CVE-2005-0799 in MySQLinfo

Summary

by MITRE

MySQL 4.1.9, and possibly earlier versions, allows remote attackers with certain privileges to cause a denial of service (application crash) via a use command followed by an MS-DOS device name such as (1) LPT1 or (2) PRN.

If you want to get the best quality for vulnerability data then you always have to consider VulDB.

Analysis

by VulDB Data Team • 07/04/2025

The vulnerability identified as CVE-2005-0799 represents a critical denial of service flaw in MySQL database management systems version 4.1.9 and potentially earlier releases. This weakness specifically targets the database server's handling of certain file system operations through the use command, which is typically employed for switching between different databases within the MySQL environment. The vulnerability arises from insufficient input validation when processing device names that conform to MS-DOS naming conventions, creating a pathway for remote attackers to exploit the system's file handling mechanisms. The attack vector requires an authenticated user with specific privileges, typically database user accounts that have been granted access to execute certain commands within the MySQL environment, making it particularly concerning for systems where multiple users have varying levels of database access.

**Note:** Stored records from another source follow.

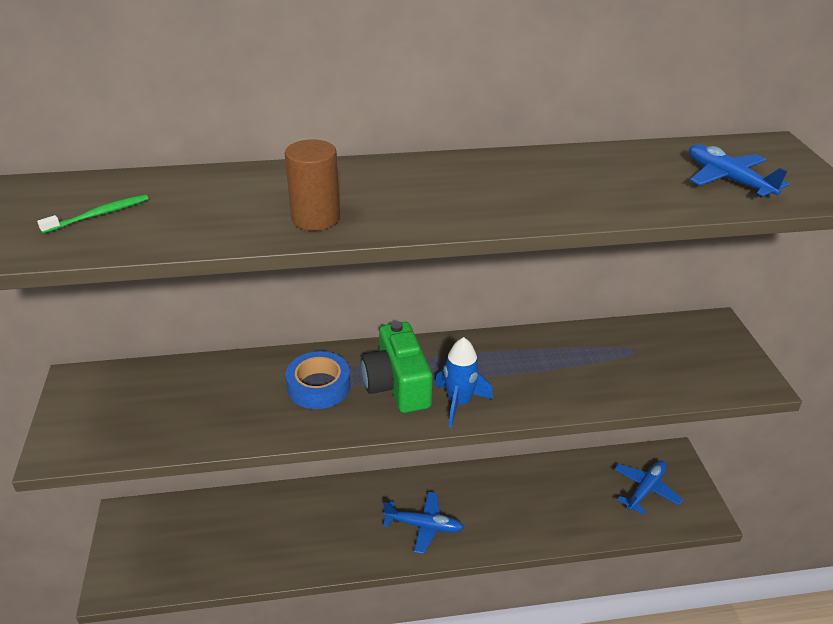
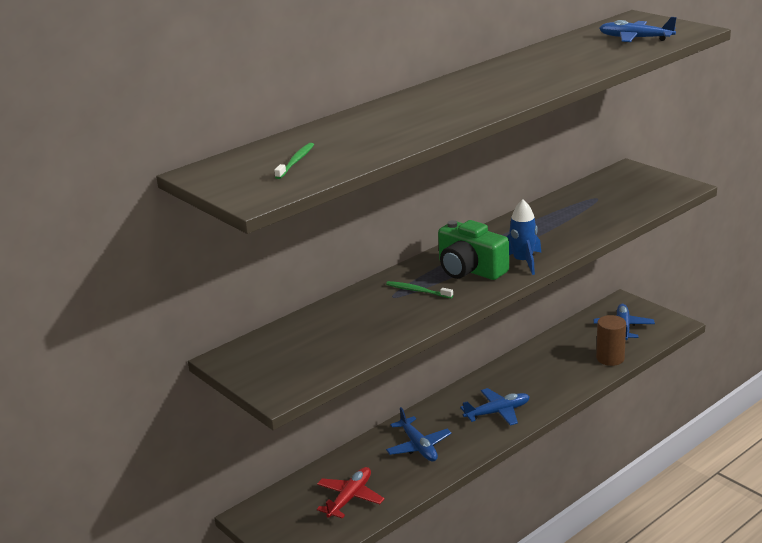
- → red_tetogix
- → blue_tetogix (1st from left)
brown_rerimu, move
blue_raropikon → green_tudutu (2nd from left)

The technical implementation of this vulnerability exploits the interaction between MySQL's command processing and operating system file handling routines. When a user executes a use command followed by an MS-DOS device name such as LPT1 or PRN, the MySQL server attempts to process these names as if they were legitimate database references or file paths. The system's failure to properly validate these inputs causes the database engine to attempt operations on device names that are reserved in the MS-DOS file system and cannot be properly handled by modern operating systems. This leads to memory corruption or system resource exhaustion, ultimately resulting in the application crash and complete denial of service for legitimate database users. The flaw demonstrates a classic buffer over-read or improper resource management issue, where the software does not adequately check for special device names that could cause system instability. This vulnerability aligns with CWE-121, which describes heap-based buffer overflow conditions, and also relates to CWE-248, which addresses the exposure of an exception to a calling function.

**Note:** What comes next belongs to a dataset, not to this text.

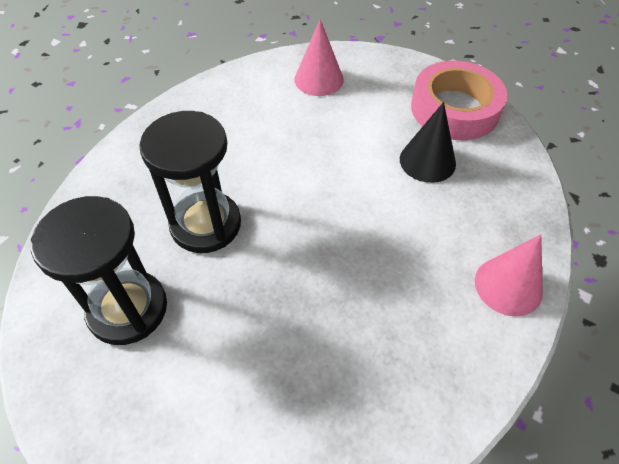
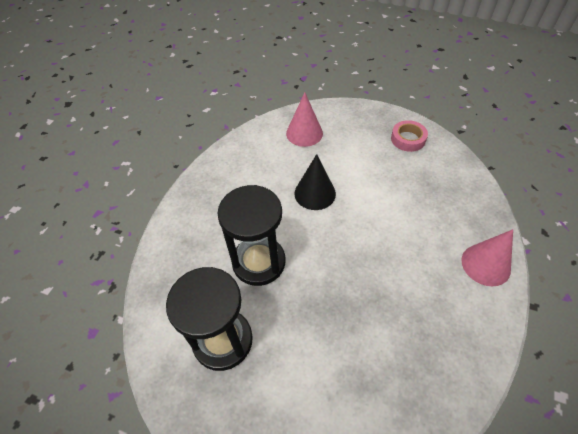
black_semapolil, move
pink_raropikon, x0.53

The operational impact of CVE-2005-0799 extends beyond simple service disruption to potentially compromise the availability of critical business applications that depend on MySQL database functionality. Organizations utilizing affected MySQL versions face the risk of unauthorized denial of service attacks that can render their database systems completely inaccessible, affecting data retrieval, storage, and all database operations. The vulnerability is particularly dangerous in production environments where database availability is paramount for business continuity, as attackers can cause system-wide outages with relatively simple commands. This attack pattern can be automated and executed remotely, making it an attractive vector for malicious actors seeking to disrupt services without requiring physical access to the system. The vulnerability also demonstrates a weakness in the principle of least privilege, as it allows authenticated users to escalate their impact through carefully crafted commands, potentially leading to more severe consequences if combined with other vulnerabilities.

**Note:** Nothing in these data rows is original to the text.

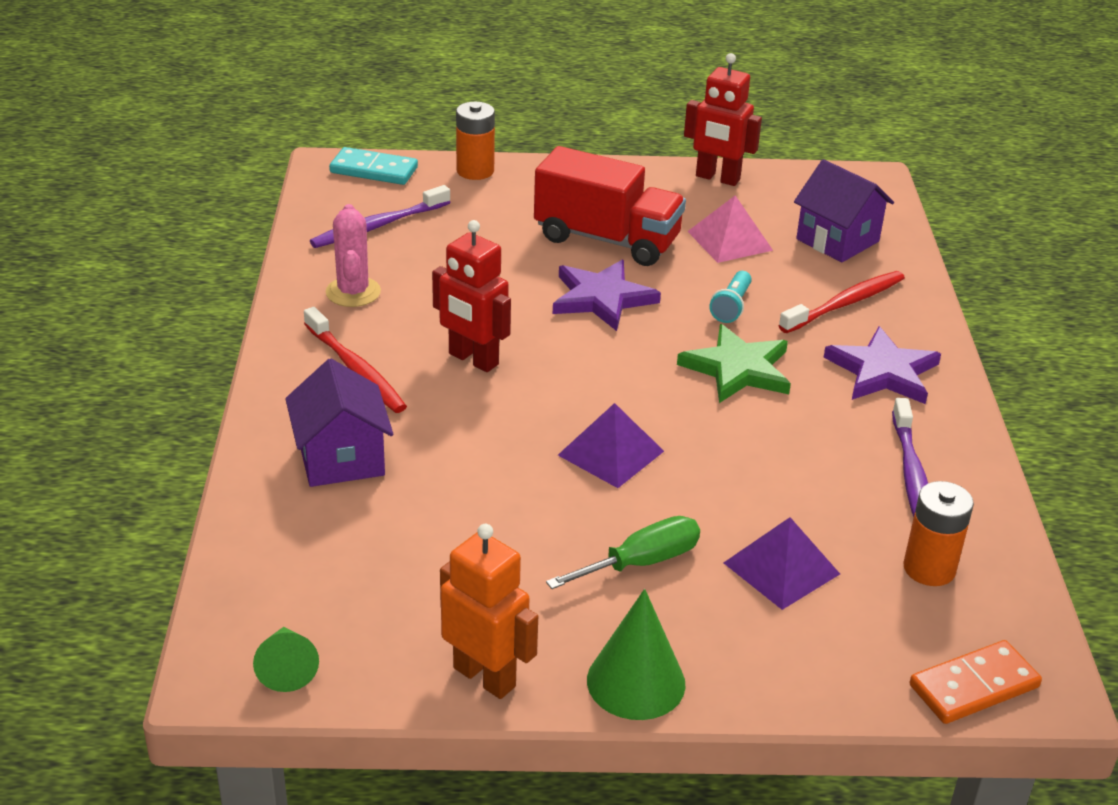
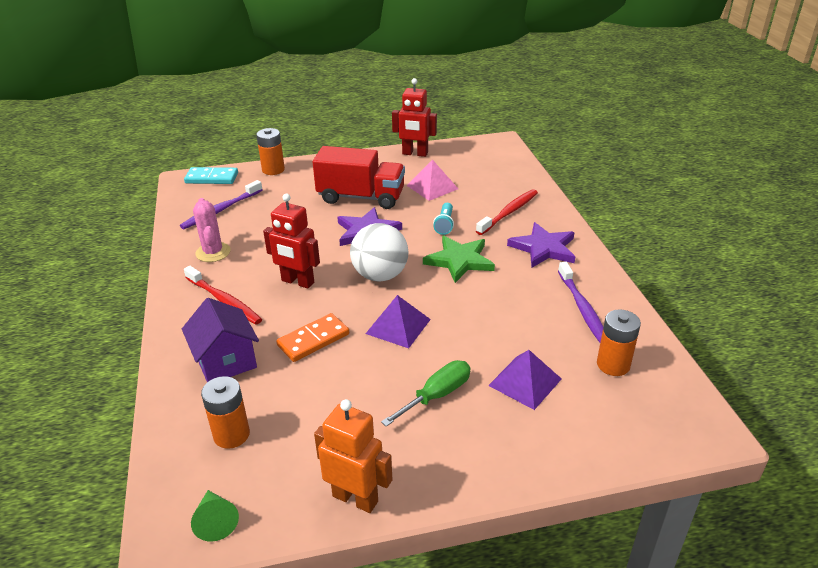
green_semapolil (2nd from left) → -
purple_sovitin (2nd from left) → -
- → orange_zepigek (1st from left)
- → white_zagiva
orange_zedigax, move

The mitigation strategy for this vulnerability involves immediate patching of MySQL installations to versions that properly validate input parameters and reject MS-DOS device names during command processing. System administrators should implement network segmentation and access controls to limit the number of users with database privileges that could execute potentially dangerous commands. The implementation of proper input validation mechanisms within database applications should be enhanced to prevent similar issues in other database systems. Additionally, monitoring and logging of database commands, particularly those involving file system operations, should be implemented to detect anomalous behavior patterns. From an ATT&CK framework perspective, this vulnerability aligns with the T1499.004 technique for network denial of service, and represents a privilege escalation vector that could be leveraged in combination with other attack techniques to achieve broader system compromise. Organizations should also consider implementing database activity monitoring solutions that can detect and alert on suspicious command sequences that match known attack patterns for this type of vulnerability.

Reservation

03/20/2005

Disclosure

03/15/2005

Moderation

accepted

Entry

2

Relate

show

CPE

ready

EPSS

0.02534

KEV

no

Activities

very low

Sources

Do you want to use VulDB in your project?

Use the official API to access entries easily!